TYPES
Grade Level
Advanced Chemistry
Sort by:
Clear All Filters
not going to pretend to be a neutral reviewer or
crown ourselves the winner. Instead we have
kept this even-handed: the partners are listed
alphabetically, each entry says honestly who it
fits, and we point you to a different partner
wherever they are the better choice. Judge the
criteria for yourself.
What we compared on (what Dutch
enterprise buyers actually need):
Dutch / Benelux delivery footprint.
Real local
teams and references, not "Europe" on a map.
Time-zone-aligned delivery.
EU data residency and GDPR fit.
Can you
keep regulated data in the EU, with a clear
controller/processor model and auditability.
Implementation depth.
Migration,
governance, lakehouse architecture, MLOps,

**YOUR GOAL**: Tally up the lines of the listing containing the word "delivery". Give only the total.

**ANSWER FOR THIS EXERCISE**: 2